For me the most important service apart from the institutes is the support for open access journals. SALT proceedings and Semantics and Pragmatics are pretty important for semantics as a field, and they're published on LSA servers. I'm passionate about open access and I hope we can all move to that model some day.

What advice would you give to students interested in pursuing a career in linguistics?

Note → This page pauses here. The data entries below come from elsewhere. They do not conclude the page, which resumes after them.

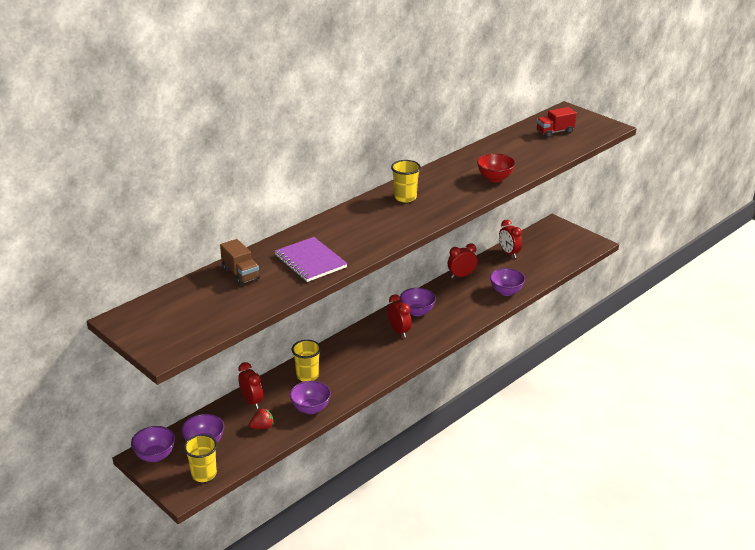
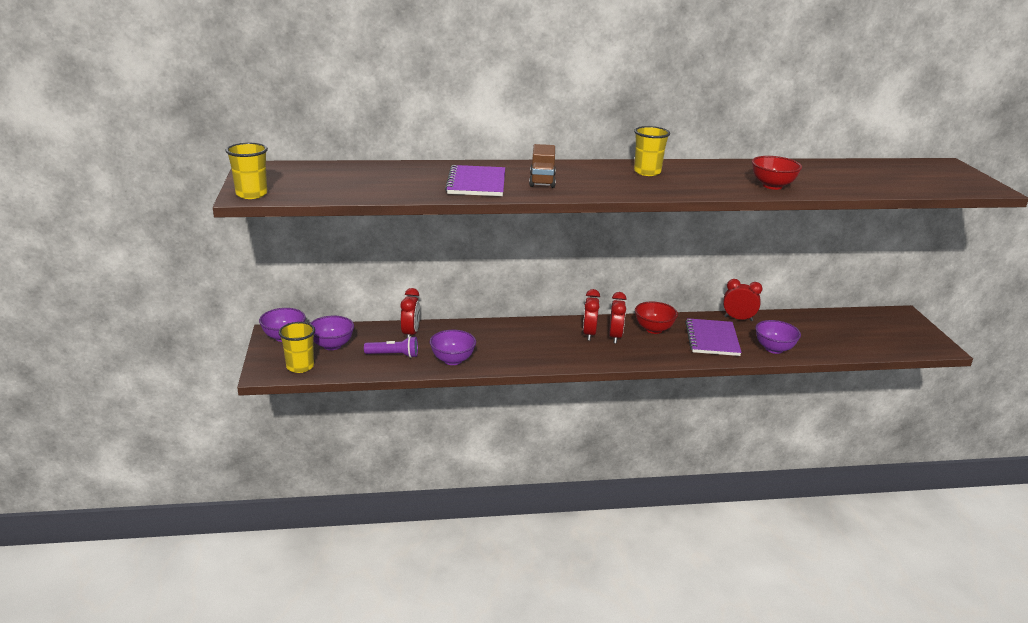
camera: 35 degrees right, 5 degrees down
brown truck [220,239,260,285] -> brown truck moved to [529,144,556,188]
red strawberry [249,408,273,429] -> purple flashlight [364,336,418,358]
yellow cup [292,340,321,382] -> yellow cup moved to [226,143,268,199]
purple bowl [400,288,436,316] -> red bowl [635,301,678,334]
red clock [499,220,522,258] -> red clock moved to [583,289,600,341]
red truck [536,107,577,138] -> none
none -> purple notebook [685,318,742,356]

Formal semantic research is often about finding unexpected generalizations and linking things together in new ways. So the more you know, the more productive you can be. I suspect it's similar in other parts of formal linguistics. So start reading research papers early. Learn how to read them productively and then figure out how to remember them. In my intro semantics classes, we practice reading papers with specific questions in mind: What is the big question of the paper? What are the concrete puzzles and gaps in knowledge that stimulated it? What are the main insights encoded in the theory? What questions have been answered? What new ones have appeared? How does the theory account for the major puzzles or facts? If you were to continue this research, what would you do next? A lot of these questions aren't specific to linguistics. In fact, I got many of them through my wife, who is a biologist. You don't need to take a class to learn to read papers this way. But it probably helps if you can find like-minded people and form a reading group. Another thing I think is important is networking. The LSA summer institutes are great for that. I didn't fully realize this as a grad student. I gave my first formal semantic presentation at a workshop in Moscow that some of my friends organized. I also met several linguists at summer schools over the years who remembered me later when it came to making hiring decisions. Professors are very conscious of these things but students aren't always. One famous linguist I met at dinnertime at the LSA institute in 2005 gave me a hard time because I introduced myself only with my first name. She wanted to know my last name in case she comes across one of my papers. At the time I didn't take that seriously. My last name is pretty hard to pronounce so I often go by my first name. And I didn't have any papers out yet. In short I thought there was no way she would ever have a say in my career. But she kept insisting so I told her my last name. Fast forward to 2011 and her department is deciding whether to hire me as a professor. Luckily they did!